> _THE INPUT_:
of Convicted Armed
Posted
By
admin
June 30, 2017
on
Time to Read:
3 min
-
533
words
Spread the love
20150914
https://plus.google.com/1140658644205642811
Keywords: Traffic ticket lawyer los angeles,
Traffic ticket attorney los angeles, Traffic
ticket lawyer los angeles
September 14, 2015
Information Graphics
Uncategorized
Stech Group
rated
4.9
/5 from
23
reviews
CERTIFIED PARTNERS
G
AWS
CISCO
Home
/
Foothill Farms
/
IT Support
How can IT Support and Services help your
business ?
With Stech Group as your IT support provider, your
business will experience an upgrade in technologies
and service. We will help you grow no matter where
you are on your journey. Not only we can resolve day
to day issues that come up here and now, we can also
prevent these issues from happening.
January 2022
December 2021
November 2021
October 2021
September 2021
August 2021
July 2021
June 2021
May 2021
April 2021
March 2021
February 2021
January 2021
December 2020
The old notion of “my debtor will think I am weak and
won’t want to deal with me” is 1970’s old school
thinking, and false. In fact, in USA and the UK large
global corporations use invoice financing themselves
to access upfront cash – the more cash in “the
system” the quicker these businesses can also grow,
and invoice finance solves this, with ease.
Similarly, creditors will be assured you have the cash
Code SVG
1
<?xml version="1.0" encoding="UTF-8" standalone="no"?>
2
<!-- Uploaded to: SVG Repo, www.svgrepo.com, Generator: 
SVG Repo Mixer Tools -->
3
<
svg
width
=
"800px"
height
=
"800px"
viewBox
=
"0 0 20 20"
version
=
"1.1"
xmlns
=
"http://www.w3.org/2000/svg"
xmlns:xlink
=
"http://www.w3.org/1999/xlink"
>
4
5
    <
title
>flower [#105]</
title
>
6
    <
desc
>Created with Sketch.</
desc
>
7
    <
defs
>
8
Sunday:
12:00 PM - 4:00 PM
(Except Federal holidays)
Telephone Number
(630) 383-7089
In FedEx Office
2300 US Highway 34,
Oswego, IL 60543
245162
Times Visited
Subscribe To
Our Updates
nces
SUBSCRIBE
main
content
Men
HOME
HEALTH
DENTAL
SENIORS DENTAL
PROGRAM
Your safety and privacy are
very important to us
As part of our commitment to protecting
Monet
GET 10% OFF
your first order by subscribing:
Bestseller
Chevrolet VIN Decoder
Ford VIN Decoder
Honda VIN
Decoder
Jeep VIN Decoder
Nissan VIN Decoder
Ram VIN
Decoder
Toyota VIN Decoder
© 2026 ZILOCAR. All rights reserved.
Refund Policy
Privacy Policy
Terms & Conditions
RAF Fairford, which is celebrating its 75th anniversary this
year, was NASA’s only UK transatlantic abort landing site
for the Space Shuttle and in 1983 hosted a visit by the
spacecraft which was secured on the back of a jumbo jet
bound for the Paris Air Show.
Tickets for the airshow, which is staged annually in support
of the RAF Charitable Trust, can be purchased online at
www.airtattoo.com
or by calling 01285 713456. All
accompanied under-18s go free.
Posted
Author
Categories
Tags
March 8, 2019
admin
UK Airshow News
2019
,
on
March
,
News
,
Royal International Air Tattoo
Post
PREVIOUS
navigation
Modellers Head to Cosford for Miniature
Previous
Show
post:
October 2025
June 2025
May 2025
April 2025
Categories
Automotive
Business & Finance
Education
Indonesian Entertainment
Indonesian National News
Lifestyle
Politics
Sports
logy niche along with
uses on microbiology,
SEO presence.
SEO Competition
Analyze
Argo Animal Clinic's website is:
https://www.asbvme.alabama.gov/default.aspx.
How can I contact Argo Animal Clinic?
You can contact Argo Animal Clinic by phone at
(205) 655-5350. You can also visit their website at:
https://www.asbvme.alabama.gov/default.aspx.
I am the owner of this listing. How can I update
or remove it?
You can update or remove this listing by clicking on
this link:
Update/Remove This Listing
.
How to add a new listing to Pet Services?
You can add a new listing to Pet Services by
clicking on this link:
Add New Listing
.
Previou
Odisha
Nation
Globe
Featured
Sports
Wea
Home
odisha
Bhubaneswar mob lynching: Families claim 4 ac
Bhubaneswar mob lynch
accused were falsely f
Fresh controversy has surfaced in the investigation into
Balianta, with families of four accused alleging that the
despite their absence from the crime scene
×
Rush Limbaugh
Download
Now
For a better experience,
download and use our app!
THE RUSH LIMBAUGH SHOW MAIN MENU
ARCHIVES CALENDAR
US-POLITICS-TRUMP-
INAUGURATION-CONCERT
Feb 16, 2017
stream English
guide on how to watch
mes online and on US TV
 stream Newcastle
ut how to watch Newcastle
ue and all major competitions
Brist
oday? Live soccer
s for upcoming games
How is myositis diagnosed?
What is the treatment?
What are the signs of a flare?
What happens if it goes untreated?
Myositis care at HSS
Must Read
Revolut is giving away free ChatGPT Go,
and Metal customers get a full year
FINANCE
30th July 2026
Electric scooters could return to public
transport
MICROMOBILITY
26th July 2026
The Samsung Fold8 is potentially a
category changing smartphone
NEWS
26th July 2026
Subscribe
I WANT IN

> _EXERCISE AIM_: On how many lines above does the word "year" appear? Only the number should be given.

> _RESULT_: 2